A Data Science Central Community
The advent of so many noticeable tools and technologies for handling BigData problems has made the lives of a lot of people and organizations easier. A lot of these are open source, they have good support, good community and are pretty active. But there is another aspect of it. When things become easy, free, with good support and in abundance, we often start to over-utilize them. Having said that, I would like to share one incident.
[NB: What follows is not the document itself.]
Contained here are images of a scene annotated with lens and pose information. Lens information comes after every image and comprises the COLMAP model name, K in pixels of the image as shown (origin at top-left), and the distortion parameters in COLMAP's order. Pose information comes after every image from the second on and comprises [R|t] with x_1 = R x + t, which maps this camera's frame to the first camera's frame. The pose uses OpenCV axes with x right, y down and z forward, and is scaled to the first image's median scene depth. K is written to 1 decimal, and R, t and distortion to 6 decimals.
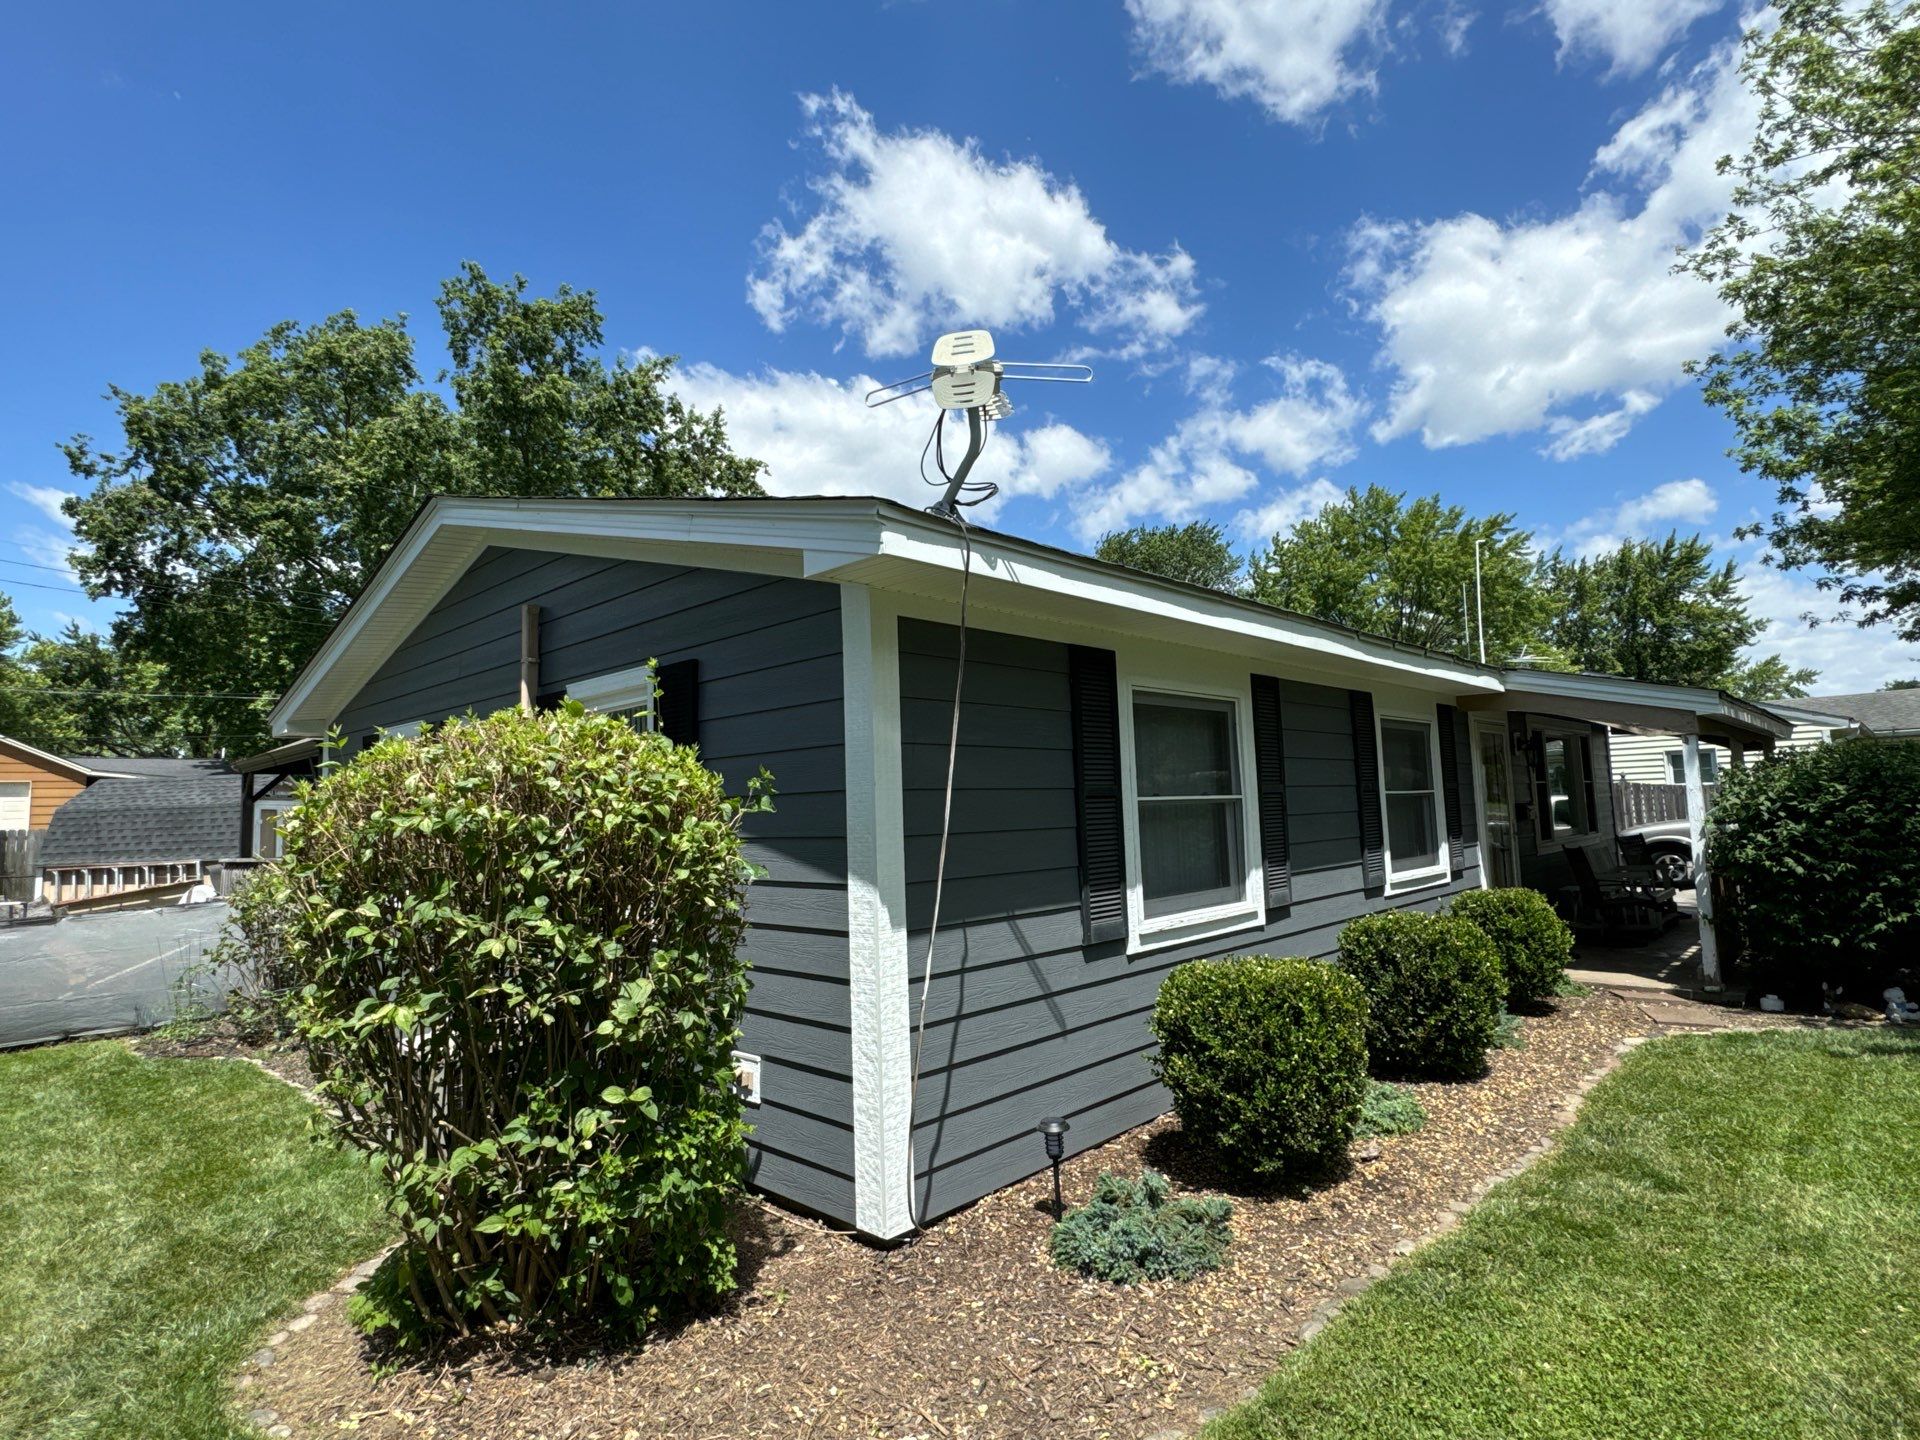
lens RADIAL K [[985.1, 0, 966.7], [0, 985.1, 722.8], [0, 0, 1]] dist [0.002314, 0.000561]
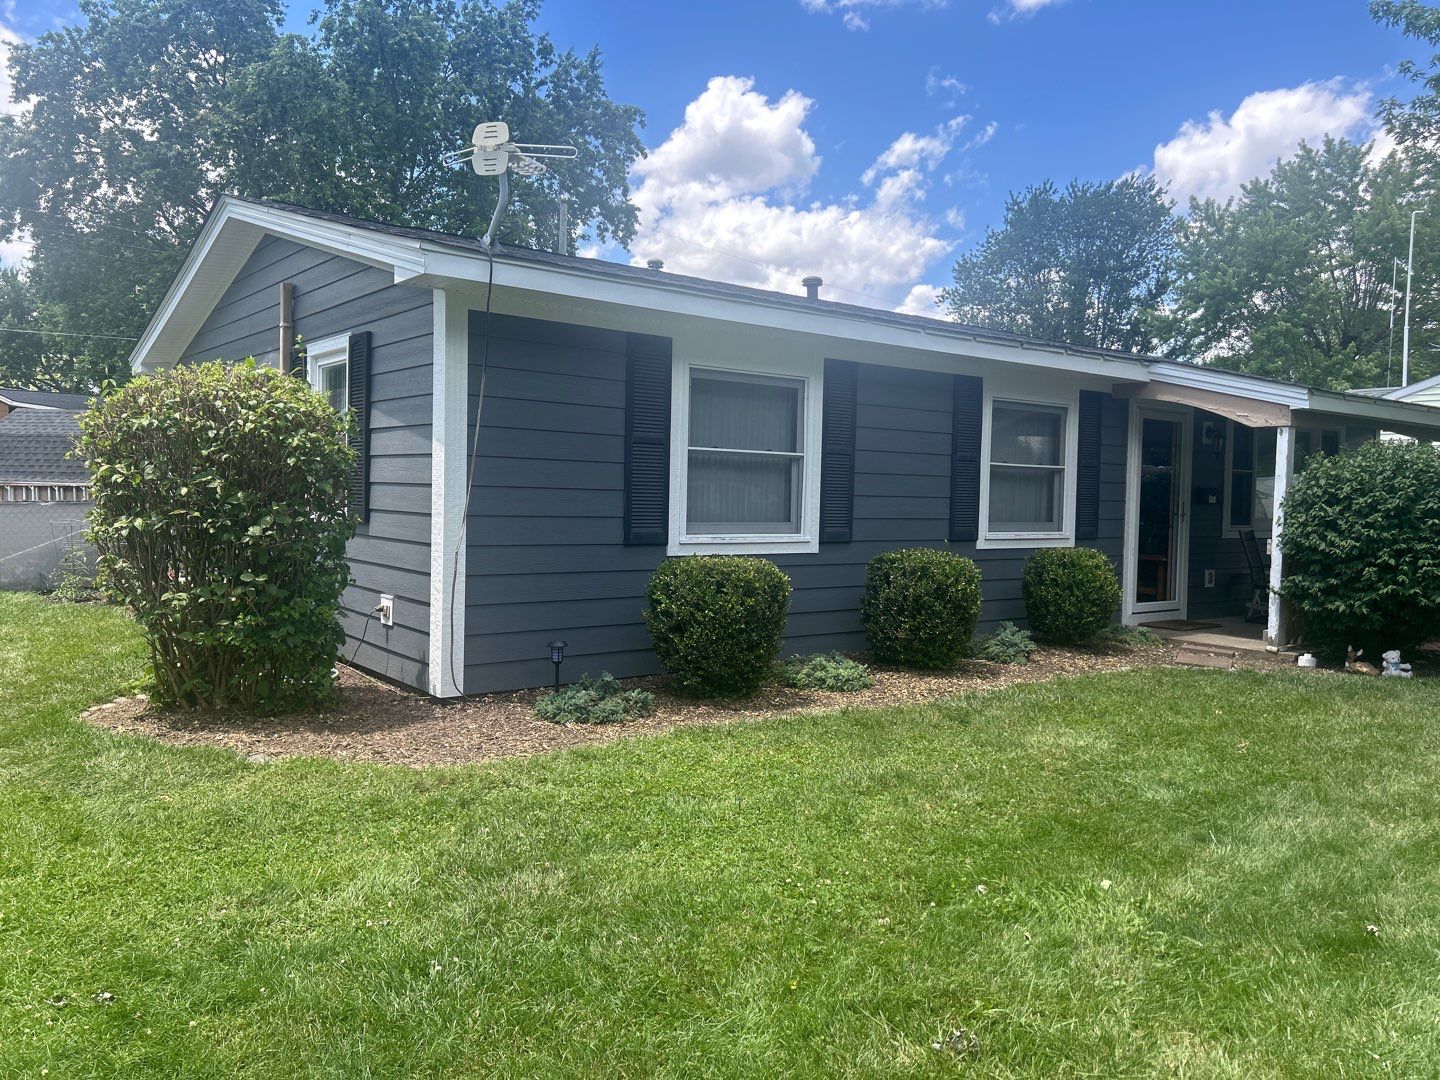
lens RADIAL K [[1030.0, 0, 717.8], [0, 1030.0, 535.9], [0, 0, 1]] dist [0.048185, -0.031676]
pose [[0.989404, 0.063700, -0.130466, 0.346229], [-0.045363, 0.989255, 0.138987, -0.002288], [0.137917, -0.131596, 0.981663, -0.355060]]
We organize Hadoop meetups here in Bangalore(India). In one of the initial meetings we just decided to exchange views with each other on how we are using Hadoop, and other related projects. There I noticed that a lot of folks were either using or planning to use Hadoop for problems which could easily be solved using traditional systems. In fact they could be solved in a much better and efficient way. There was absolutely no need to use Hadoop for these kind of problems. So, it raised question in my mind. The question was, are we really getting the 'point'. To me it seems like those folks were trying to stitch a piece of cloth using a sword.
From my experience, I have learned one thing. Even if we have the strongest of weapons we can't win a battle if we are not using it at the right spot at the right time. Same holds good for the industry. Normally we tend to use a particular 'thing' for all our needs, if we find that it had worked for us in the past. There is no harm in it. This is human tendency to try to make things swift. But this doesn't work always. Same is the case when it comes to BigData.
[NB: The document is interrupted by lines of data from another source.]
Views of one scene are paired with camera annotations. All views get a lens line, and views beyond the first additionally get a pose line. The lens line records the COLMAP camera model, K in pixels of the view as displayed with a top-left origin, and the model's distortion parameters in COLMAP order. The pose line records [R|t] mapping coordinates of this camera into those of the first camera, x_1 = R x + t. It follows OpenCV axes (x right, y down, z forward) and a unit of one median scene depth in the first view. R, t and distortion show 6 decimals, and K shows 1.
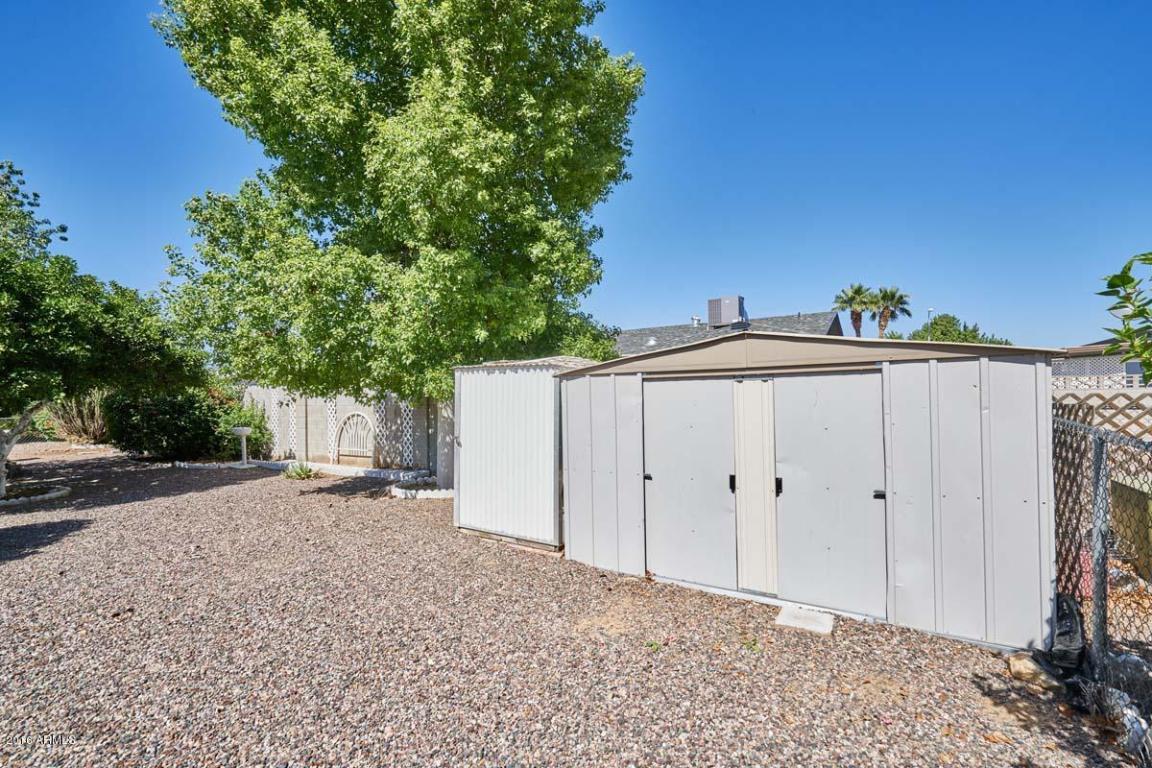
lens RADIAL K [[509.8, 0, 575.6], [0, 509.8, 401.1], [0, 0, 1]] dist [-0.000256, 0.000447]
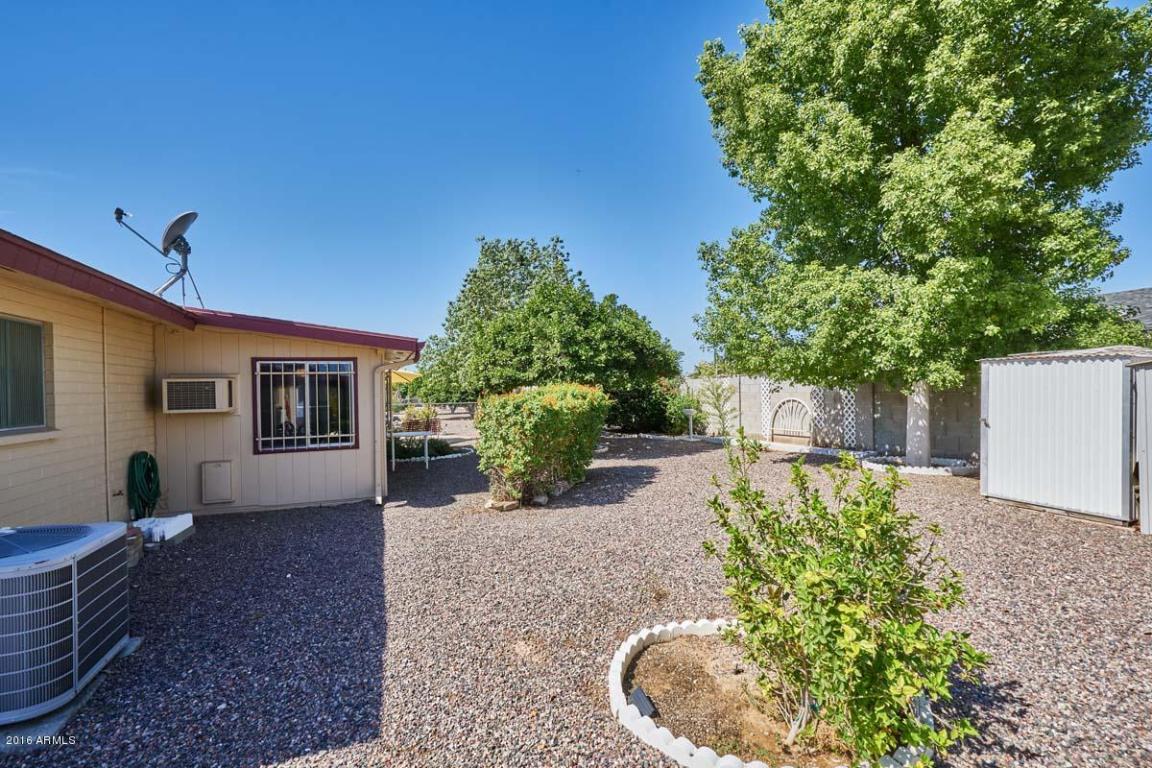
lens RADIAL K [[513.0, 0, 579.3], [0, 513.0, 391.5], [0, 0, 1]] dist [-0.001480, 0.000324]
pose [[0.816756, 0.001256, -0.576982, -0.264355], [0.002357, 0.999982, 0.005513, -0.002029], [0.576979, -0.005863, 0.816738, -0.419365]]
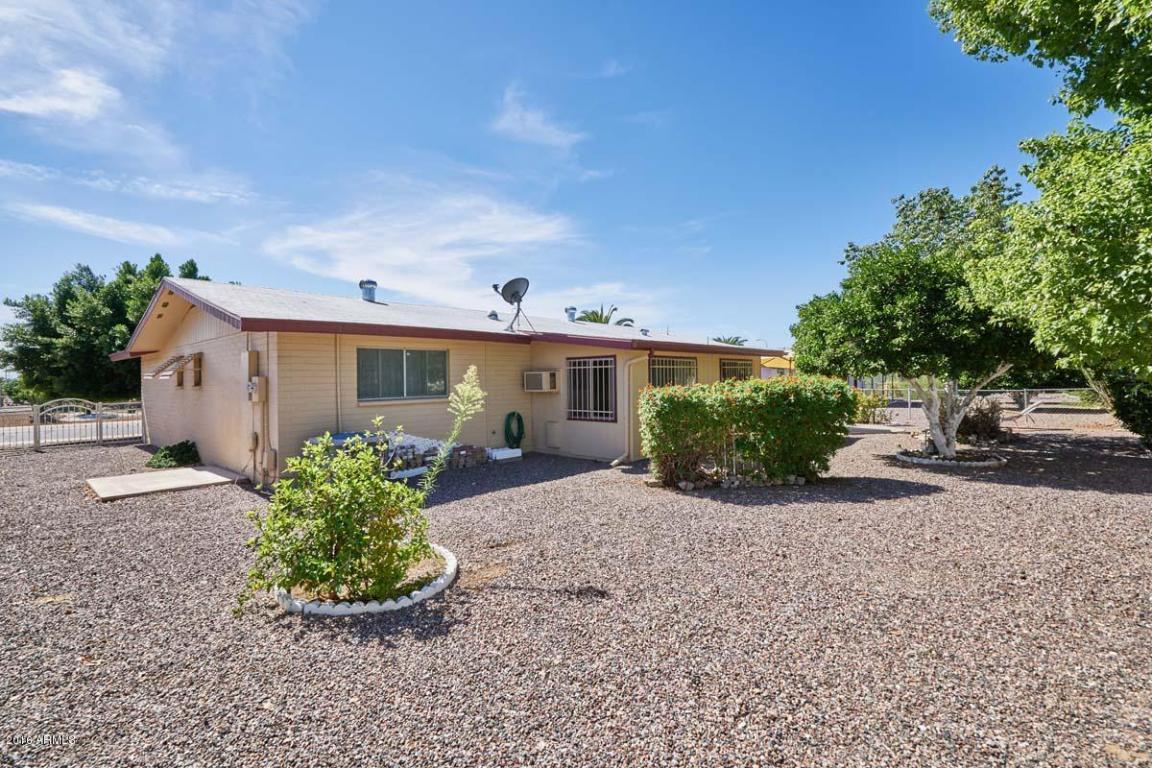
lens RADIAL K [[513.4, 0, 576.0], [0, 513.4, 384.0], [0, 0, 1]] dist [-0.003063, -0.000208]
pose [[-0.141679, 0.025908, -0.989574, 0.268696], [0.003771, 0.999664, 0.025632, -0.028957], [0.989905, -0.000100, -0.141729, 0.412706]]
First of all, BigData is not an absolute term. It is rather relative. Relative to the resources that we have. For example 1PB might be big enough for me, but for an internet giant, say Google, it is still not that big. So how to decide whether the data which I am going to handle qualifies to be called BigData or not. The thumb rule is that once you cross the threshold after which you are not able to handle the data, which you have, with the help of resources and system you already have, you can assume that your data has grown into BigData. But, in the process we should always keep one thing in mind. Are we really able to exploit the resources we already have. Not to offend anyone, but I have seen it a couple of times that folks are not using their systems to the fullest and turning towards rather new, and meant for completely different systems, to solve their issues.
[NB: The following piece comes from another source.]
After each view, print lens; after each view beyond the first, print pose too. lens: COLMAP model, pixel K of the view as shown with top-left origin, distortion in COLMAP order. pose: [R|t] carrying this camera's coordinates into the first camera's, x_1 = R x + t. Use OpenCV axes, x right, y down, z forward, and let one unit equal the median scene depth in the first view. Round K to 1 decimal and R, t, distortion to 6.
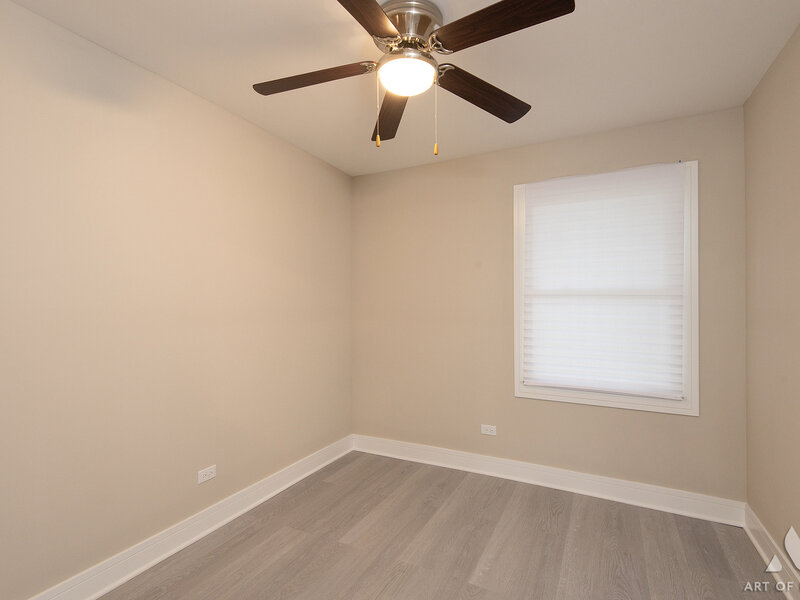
lens RADIAL K [[380.7, 0, 400.0], [0, 380.7, 300.0], [0, 0, 1]] dist [0.063892, 0.000078]
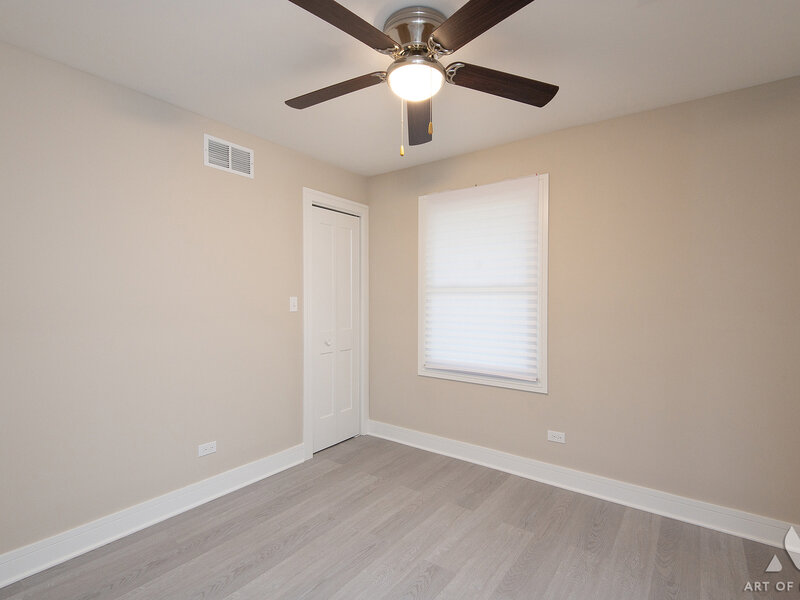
lens RADIAL K [[416.0, 0, 400.0], [0, 416.0, 300.0], [0, 0, 1]] dist [0.036839, -0.000404]
pose [[0.970473, -0.001194, -0.241206, 0.258648], [0.004268, 0.999916, 0.012223, -0.000727], [0.241171, -0.012891, 0.970397, -0.116317]]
For instance if somebody wants to run real time ad-hoc queries over his or her 1TB data set, he or she could do it pretty efficiently using MySQL. Planning to use Hadoop or Hbase in such a situation makes no sense. Moreover it would be wastage of systems and resource, atleast in my view.
Long story short, 'think well before you act'. Analyze your data and the requirements properly and then conclude whether you are really gonna face BigData issues. Because, 'with BigData, comes big responsibilities'.